El artículo del profesor Arias Maldonado era una reseña crítica de las más recientes publicaciones académicas en todo el mundo sobre este aspecto negativo para la intimidad y la libertad de las personas y los ciudadanos en que se han convertido internet y las redes sociales. En ese sentido, dice al final del mismo, la sola existencia de obras como las reseñadas sirve para tratar de conjurar los peligros que está trayendo consigo el rápido crecimiento de la Red. A medida que conocemos en toda su magnitud los desafíos de la digitalización, el debate público sobre la misma se hace más rico y sofisticado. De alguna manera, esta toma de conciencia corresponde a una maduración social progresiva, a una ganancia en reflexividad que ilustra la medida en que, hasta ahora, habíamos permanecido en la fase lúdica de la digitalización: una familiarización mediante el juego, la experimentación, el error. ¿Podría entenderse de otra manera que la prensa, por poner un ejemplo, ofreciera inicialmente todos sus contenidos gratis en la Red, poniendo así gravemente en peligro su futura viabilidad comercial? No obstante, como razonan Tobias Hürter y Thomas Vašek, no parece razonable renunciar a una de las más poderosas invenciones humanas sólo porque hayamos descubierto que su potencia no carece de riesgos. Puede que Internet haya nacido ayer, pero la humanidad no: conservemos la calma e iluminemos en lo posible el lado oscuro de nuestro progreso técnico sin renunciar a sus frutos.
Y volvemos a la pregunta del inicio de la entrada: ¿más información es más conocimiento? Yo diría que no siempre, o peor aún, que casi nunca es así, y que para que sea así tenemos necesidad imperiosa de "intermediarios" que filtren el flujo de información para que se convierta en conocimiento.
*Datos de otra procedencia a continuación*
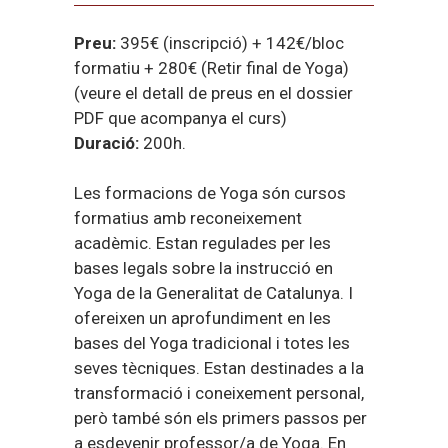
Preu:
395€ (inscripció) + 142€/bloc
formatiu + 280€ (Retir final de Yoga)
(veure el detall de preus en el dossier
PDF que acompanya el curs)
Duració:
200h.
Les formacions de Yoga són cursos
formatius amb reconeixement
acadèmic. Estan regulades per les
bases legals sobre la instrucció en
Yoga de la Generalitat de Catalunya. I
ofereixen un aprofundiment en les
bases del Yoga tradicional i totes les
seves tècniques. Estan destinades a la
transformació i coneixement personal,
però també són els primers passos per
a esdevenir professor/a de Yoga. En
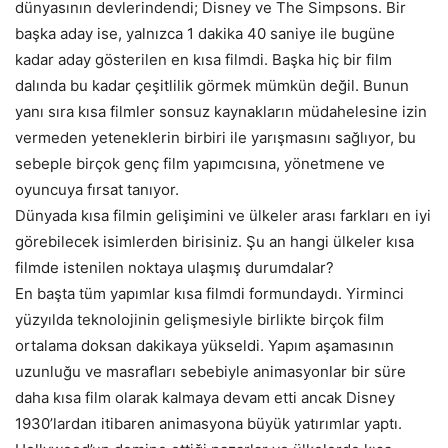
dünyasının devlerindendi; Disney ve The Simpsons. Bir
başka aday ise, yalnızca 1 dakika 40 saniye ile bugüne
kadar aday gösterilen en kısa filmdi. Başka hiç bir film
dalında bu kadar çeşitlilik görmek mümkün değil. Bunun
yanı sıra kısa filmler sonsuz kaynakların müdahelesine izin
vermeden yeteneklerin birbiri ile yarışmasını sağlıyor, bu
sebeple birçok genç film yapımcısına, yönetmene ve
oyuncuya fırsat tanıyor.
Dünyada kısa filmin gelişimini ve ülkeler arası farkları en iyi
görebilecek isimlerden birisiniz. Şu an hangi ülkeler kısa
filmde istenilen noktaya ulaşmış durumdalar?
En başta tüm yapımlar kısa filmdi formundaydı. Yirminci
yüzyılda teknolojinin gelişmesiyle birlikte birçok film
ortalama doksan dakikaya yükseldi. Yapım aşamasının
uzunluğu ve masrafları sebebiyle animasyonlar bir süre
daha kısa film olarak kalmaya devam etti ancak Disney
1930’lardan itibaren animasyona büyük yatırımlar yaptı.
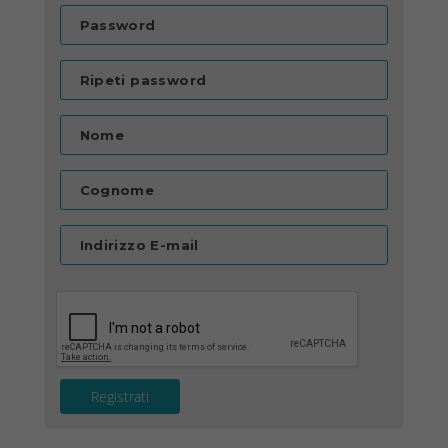
Password
Ripeti password
Nome
Cognome
Indirizzo E-mail
Registrati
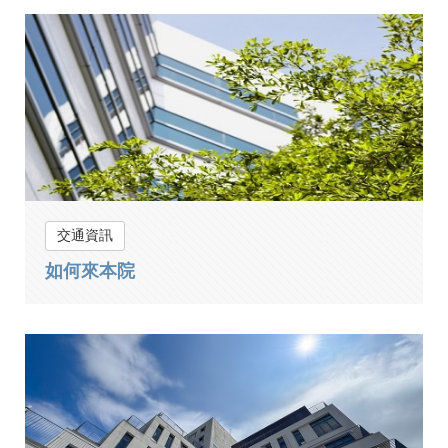
交通資訊
如何來本院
Esta es la tesis que mantiene el profesor Luis Guerra en su artículo La tarea del mediador de hace unos días en El País.
Los cambios en las tecnologías de la información y la comunicación están propiciando a su vez cambios profundos en el mercado laboral, nos dice el profesor Guerra. Si muchas profesiones parecen ahora innecesarias, otras deben redefinirse para adaptarse a los nuevos tiempos. Algunas profesiones del ámbito de las ciencias sociales, en concreto las de la mediación intelectual, son un buen ejemplo de esto último.